## ENTRIES PROVIDED
────
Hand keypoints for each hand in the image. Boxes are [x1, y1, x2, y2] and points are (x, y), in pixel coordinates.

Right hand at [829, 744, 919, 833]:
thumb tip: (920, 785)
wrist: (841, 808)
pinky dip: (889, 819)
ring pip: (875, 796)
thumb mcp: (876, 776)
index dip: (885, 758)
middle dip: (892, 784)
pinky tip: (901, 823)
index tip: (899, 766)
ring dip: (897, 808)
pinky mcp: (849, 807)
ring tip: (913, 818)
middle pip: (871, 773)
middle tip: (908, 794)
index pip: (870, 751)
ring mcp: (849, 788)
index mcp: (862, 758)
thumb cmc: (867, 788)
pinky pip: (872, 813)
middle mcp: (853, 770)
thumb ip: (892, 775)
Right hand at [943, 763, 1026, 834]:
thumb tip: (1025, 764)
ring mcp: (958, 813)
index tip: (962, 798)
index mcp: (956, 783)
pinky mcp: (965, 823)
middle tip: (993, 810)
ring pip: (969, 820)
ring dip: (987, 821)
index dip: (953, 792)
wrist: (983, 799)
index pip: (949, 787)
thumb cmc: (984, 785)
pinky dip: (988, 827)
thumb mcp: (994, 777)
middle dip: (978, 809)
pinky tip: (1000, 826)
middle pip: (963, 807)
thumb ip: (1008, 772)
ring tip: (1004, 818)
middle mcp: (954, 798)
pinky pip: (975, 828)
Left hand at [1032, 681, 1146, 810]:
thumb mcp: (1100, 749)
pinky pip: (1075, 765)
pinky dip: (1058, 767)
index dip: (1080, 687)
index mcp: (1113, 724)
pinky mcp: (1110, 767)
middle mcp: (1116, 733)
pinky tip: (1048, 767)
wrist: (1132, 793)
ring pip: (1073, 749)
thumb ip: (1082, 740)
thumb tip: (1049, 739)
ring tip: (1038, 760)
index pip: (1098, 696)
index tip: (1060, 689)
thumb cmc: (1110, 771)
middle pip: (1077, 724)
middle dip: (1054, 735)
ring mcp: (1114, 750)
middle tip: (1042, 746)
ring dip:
────
## EXERCISE DETAILS
Only the lines above starting with the one with "thumb tip: (920, 785)" and going through the one with "thumb ip: (1008, 772)" are to be copied, word for word and with both ends kept.

## ANSWER FOR THIS EXERCISE
thumb tip: (920, 785)
wrist: (841, 808)
pinky dip: (889, 819)
ring pip: (875, 796)
thumb mcp: (876, 776)
index dip: (885, 758)
middle dip: (892, 784)
pinky tip: (901, 823)
index tip: (899, 766)
ring dip: (897, 808)
pinky mcp: (849, 807)
ring tip: (913, 818)
middle pip: (871, 773)
middle tip: (908, 794)
index pip: (870, 751)
ring mcp: (849, 788)
index mcp: (862, 758)
thumb cmc: (867, 788)
pinky pip: (872, 813)
middle mcp: (853, 770)
thumb ip: (892, 775)
Right hand at [943, 763, 1026, 834]:
thumb tip: (1025, 764)
ring mcp: (958, 813)
index tip: (962, 798)
index mcp: (956, 783)
pinky mcp: (965, 823)
middle tip: (993, 810)
ring pip: (969, 820)
ring dip: (987, 821)
index dip: (953, 792)
wrist: (983, 799)
index pip: (949, 787)
thumb cmc: (984, 785)
pinky dip: (988, 827)
thumb mcp: (994, 777)
middle dip: (978, 809)
pinky tip: (1000, 826)
middle pip: (963, 807)
thumb ip: (1008, 772)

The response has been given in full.